▸ SOURCE MATERIAL:
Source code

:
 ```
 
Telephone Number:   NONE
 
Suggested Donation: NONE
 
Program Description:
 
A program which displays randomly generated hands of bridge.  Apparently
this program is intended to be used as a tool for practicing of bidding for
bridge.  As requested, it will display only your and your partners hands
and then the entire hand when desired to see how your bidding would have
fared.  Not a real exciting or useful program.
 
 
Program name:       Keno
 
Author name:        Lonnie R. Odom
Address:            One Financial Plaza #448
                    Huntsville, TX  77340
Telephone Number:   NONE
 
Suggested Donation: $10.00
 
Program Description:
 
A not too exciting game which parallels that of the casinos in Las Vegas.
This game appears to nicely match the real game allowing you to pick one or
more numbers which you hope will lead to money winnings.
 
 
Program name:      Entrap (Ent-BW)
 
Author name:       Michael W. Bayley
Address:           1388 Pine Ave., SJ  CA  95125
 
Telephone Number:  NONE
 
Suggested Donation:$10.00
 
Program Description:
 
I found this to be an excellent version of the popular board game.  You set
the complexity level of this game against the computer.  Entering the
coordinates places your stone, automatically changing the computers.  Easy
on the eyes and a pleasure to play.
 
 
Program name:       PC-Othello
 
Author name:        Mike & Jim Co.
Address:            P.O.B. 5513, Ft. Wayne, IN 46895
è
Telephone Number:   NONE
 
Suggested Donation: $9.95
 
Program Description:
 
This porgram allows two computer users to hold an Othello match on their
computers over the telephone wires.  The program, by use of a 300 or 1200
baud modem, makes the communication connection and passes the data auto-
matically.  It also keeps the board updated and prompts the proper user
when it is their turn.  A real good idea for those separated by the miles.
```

▸ AIM OF THE TASK:
Every line above needs to be repeated exactly as shown.

▸ THE COMPLETED TASK:
Source code

:
 ```
 
Telephone Number:   NONE
 
Suggested Donation: NONE
 
Program Description:
 
A program which displays randomly generated hands of bridge.  Apparently
this program is intended to be used as a tool for practicing of bidding for
bridge.  As requested, it will display only your and your partners hands
and then the entire hand when desired to see how your bidding would have
fared.  Not a real exciting or useful program.
 
 
Program name:       Keno
 
Author name:        Lonnie R. Odom
Address:            One Financial Plaza #448
                    Huntsville, TX  77340
Telephone Number:   NONE
 
Suggested Donation: $10.00
 
Program Description:
 
A not too exciting game which parallels that of the casinos in Las Vegas.
This game appears to nicely match the real game allowing you to pick one or
more numbers which you hope will lead to money winnings.
 
 
Program name:      Entrap (Ent-BW)
 
Author name:       Michael W. Bayley
Address:           1388 Pine Ave., SJ  CA  95125
 
Telephone Number:  NONE
 
Suggested Donation:$10.00
 
Program Description:
 
I found this to be an excellent version of the popular board game.  You set
the complexity level of this game against the computer.  Entering the
coordinates places your stone, automatically changing the computers.  Easy
on the eyes and a pleasure to play.
 
 
Program name:       PC-Othello
 
Author name:        Mike & Jim Co.
Address:            P.O.B. 5513, Ft. Wayne, IN 46895
è
Telephone Number:   NONE
 
Suggested Donation: $9.95
 
Program Description:
 
This porgram allows two computer users to hold an Othello match on their
computers over the telephone wires.  The program, by use of a 300 or 1200
baud modem, makes the communication connection and passes the data auto-
matically.  It also keeps the board updated and prompts the proper user
when it is their turn.  A real good idea for those separated by the miles.
```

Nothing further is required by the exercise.